▶ [CÓMO RESOLVERLA]:
¿Puedes volver a escribir el fragmento del texto sobre el Nobel a Bob Dylan que empieza con las palabras "Digno de una" y termina con "a sí mismo.", sustituyendo "integrismo" por "fundamentalismo"?

▶ [TEXTO PARA LEER]:
= = =

Quisieron espectros insepultos de rapsodas y juglares que, desatada inverosímil polémica por el Nobel de Literatura 2016 a Bob Dylan, ese mismo día muriera Darío Fo, en una especie de recordatoria ironía de que la palabra no es exclusiva del papel y la librería, pues además de cantar también baila. Algo similar se desató hace 17 años, cuando el galardón le fue conferido al gran actor, director y escritor italiano: ¿cómo así el más grande premio literario puede ir a un hombre de teatro, uno que para colmo no se definía en primera instancia como autor, sino como juglar?
Las hipótesis de que las obras de Shakespeare no fueron en realidad escritas por él, sino por algún otro pensador o autoridad esclarecida, obedecen a la dificultad de ciertos establecimientos culturales, académicos y políticos para asumir que un actor (o una actriz) puede ser un ser inteligente, capaz de producir desde y para el escenario, es decir: desde y para el movimiento efímero, tal potencia, magnitud y poesía. “Nada hay más poético que la acción”, decía Pasolini. Pero el que Shakespeare, Santiago García, Arístides Vargas, Esquilo, Sófocles, Moliére o Darío Fo fueran actores no sólo abofetea a toda academia de la lengua enjuta, sino también a la maquinaria coercitiva de teatralidades mercantiles y comerciales que asignan a actrices y actores el rol de muñecos de ventrílocuo.
Ahora bien, también nos interpela a nosotrosmismos, pues más allá de prestigios y premios, precarias construcciones repletas de veleidades, subjetividades, consideraciones geopolíticas y de mercadeo que poco tienen que ver con la calidad y la exploración artística, la actuación/la poesía siempre implica autoría, no necesariamente literaria. Todo esto se relaciona en alguna medida con lo que en la posmodernidad se ha venido a llamar transdisciplina, una crítica a la especificidad de las disciplinas artísticas y científicas concebidas como compartimientos estancos, cuestión más o menos latente desde los orígenes de la vida.
Bob Dylan siempre se la jugó en ese pliegue donde tradición y ruptura no se repelen, sino más bien se iluminan. La mezcla, el mestizaje, la impureza, el despelote y el aquelarre, ponen nerviosa a la gente más aburrida. Si fueran inofensivos, los censores nos darían sólo risa, pero además de ella, tienen que provocarnos esgrima. No soy un conocedor profundo de la obra de Dylan (como no lo he sido de la mayoría de los Nobeles de toda la historia), sino más bien un ocasional consumidor de sus canciones de trovador popular y vanguardista. Pero una de las argumentaciones que trataron de descalificar su premio me empujó a no quedarme quieto: el Nobel de Literatura a un cantante sería “una perversión de nuestros tiempos de arte degenerado, literalmente sin género”.
Digno de una pobre sabatina del presidente ecuatoriano Rafael Correa, tan preceptor de cómo deben, según él, verse los hombres y las mujeres para ser claramente tales, el argumento conecta, inverosímil y literalmente, con la exposición de “Arte Degenerado” ideada en su tiempo por Hitler. Tanto entonces como ahora, nada como el integrismo para ridiculizarse a sí mismo.

= = =

▶ [REGISTROS PROPORCIONADOS]:
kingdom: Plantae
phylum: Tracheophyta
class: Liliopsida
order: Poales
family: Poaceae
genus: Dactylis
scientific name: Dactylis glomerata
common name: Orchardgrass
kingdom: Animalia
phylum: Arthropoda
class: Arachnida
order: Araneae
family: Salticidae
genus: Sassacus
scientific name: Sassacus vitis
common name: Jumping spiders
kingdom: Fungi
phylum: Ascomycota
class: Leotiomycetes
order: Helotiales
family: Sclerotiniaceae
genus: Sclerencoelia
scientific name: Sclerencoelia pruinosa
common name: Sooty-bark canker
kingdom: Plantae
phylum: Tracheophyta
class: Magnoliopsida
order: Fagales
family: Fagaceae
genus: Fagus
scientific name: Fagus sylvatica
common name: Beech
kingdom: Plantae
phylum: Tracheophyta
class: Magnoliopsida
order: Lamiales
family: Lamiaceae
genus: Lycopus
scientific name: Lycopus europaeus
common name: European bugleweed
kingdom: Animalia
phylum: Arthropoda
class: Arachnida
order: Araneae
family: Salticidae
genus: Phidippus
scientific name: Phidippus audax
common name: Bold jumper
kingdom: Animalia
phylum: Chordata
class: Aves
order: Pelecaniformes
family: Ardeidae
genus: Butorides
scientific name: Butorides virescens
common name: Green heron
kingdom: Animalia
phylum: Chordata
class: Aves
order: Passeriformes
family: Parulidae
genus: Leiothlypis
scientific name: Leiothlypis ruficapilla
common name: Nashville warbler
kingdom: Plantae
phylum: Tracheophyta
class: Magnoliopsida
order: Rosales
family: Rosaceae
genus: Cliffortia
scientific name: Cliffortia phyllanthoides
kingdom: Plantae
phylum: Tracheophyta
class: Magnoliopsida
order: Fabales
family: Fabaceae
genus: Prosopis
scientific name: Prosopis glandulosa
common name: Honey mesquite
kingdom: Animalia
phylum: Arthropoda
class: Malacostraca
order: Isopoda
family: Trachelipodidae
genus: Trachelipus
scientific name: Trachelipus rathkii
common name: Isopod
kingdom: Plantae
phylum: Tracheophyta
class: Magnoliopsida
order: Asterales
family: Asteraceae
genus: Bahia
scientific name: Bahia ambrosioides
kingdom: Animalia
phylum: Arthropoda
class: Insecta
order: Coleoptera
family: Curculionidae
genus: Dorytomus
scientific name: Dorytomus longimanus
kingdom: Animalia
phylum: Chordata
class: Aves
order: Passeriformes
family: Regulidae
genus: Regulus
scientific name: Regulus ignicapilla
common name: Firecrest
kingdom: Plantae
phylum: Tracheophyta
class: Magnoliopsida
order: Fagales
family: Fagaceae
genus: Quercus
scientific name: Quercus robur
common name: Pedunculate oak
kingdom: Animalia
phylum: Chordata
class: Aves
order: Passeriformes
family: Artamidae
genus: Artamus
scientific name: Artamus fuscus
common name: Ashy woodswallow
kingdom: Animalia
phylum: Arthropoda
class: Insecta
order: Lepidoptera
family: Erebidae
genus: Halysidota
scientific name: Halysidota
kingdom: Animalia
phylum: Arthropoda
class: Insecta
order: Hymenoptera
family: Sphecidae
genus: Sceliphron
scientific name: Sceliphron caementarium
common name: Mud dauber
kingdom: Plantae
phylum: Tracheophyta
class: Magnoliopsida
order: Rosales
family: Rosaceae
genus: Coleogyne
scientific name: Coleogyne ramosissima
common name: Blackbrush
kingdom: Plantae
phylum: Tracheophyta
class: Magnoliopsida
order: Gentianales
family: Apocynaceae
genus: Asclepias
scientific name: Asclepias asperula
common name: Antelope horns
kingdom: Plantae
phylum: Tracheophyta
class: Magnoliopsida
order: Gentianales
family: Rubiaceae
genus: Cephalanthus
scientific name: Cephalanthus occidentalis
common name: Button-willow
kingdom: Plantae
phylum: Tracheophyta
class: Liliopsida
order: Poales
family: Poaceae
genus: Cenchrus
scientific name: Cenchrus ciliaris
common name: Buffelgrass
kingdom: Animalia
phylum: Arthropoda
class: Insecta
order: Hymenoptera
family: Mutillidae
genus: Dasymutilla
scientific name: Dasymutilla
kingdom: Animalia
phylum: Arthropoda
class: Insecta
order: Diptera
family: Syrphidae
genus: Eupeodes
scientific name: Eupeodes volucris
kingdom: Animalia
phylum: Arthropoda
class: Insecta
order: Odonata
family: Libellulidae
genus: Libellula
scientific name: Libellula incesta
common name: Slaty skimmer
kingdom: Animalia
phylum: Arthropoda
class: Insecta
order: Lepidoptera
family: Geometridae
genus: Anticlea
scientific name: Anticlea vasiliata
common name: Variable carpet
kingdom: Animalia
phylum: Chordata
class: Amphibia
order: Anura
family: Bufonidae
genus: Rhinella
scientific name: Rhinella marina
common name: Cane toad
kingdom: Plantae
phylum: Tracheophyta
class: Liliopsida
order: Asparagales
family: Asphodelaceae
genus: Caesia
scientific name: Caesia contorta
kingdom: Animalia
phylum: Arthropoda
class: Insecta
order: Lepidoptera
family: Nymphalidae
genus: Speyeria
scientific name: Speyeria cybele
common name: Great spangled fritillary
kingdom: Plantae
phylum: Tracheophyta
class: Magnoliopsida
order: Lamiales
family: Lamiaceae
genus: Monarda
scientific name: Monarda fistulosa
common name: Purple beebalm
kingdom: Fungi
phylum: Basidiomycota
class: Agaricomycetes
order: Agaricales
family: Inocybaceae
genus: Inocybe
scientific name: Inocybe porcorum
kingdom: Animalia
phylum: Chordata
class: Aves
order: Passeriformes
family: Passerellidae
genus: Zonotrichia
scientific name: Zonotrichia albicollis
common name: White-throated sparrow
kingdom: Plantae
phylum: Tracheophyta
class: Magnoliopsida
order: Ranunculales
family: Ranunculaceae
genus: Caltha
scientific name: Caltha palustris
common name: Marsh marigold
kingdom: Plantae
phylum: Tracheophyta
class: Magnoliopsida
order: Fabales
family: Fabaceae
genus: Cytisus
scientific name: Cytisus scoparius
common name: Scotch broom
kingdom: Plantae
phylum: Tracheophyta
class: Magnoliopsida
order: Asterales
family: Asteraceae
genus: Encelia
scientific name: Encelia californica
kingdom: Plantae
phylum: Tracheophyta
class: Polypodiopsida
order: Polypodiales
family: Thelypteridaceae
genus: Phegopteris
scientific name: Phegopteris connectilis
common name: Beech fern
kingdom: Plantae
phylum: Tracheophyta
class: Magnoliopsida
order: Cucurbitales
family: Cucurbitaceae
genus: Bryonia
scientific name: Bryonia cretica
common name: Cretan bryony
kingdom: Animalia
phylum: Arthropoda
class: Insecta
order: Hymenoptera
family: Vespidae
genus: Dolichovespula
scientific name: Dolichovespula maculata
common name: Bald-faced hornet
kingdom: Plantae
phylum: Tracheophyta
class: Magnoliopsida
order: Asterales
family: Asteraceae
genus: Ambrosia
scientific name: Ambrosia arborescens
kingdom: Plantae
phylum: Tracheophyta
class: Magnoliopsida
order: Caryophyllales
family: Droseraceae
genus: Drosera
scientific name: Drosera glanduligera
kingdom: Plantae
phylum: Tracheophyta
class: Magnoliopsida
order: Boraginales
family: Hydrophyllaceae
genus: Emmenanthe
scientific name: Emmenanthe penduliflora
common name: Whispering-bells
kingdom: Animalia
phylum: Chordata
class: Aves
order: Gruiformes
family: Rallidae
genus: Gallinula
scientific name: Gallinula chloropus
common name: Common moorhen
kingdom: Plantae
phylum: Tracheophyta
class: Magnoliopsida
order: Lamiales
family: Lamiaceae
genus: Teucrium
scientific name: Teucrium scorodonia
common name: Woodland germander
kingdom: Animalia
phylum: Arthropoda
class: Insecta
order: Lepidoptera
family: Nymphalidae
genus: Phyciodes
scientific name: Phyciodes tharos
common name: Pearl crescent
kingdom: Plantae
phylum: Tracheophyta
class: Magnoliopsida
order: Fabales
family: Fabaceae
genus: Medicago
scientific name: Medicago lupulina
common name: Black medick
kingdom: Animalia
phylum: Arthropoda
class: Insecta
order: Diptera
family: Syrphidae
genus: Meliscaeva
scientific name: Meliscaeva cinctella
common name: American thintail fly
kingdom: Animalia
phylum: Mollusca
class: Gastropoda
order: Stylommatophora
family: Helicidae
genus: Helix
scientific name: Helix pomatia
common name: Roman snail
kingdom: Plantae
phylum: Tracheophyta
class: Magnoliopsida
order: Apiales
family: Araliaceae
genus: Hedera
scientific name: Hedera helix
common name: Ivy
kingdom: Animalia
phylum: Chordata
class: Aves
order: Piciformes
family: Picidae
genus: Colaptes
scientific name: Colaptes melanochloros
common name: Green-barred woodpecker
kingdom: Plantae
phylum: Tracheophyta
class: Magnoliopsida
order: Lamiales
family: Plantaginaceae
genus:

= = =

▶ [RESULTADO]:
Digno de una pobre sabatina del presidente ecuatoriano Rafael Correa, tan preceptor de cómo deben, según él, verse los hombres y las mujeres para ser claramente tales, el argumento conecta, inverosímil y literalmente, con la exposición de “Arte Degenerado” ideada en su tiempo por Hitler. Tanto entonces como ahora, nada como el fundamentalismo para ridiculizarse a sí mismo.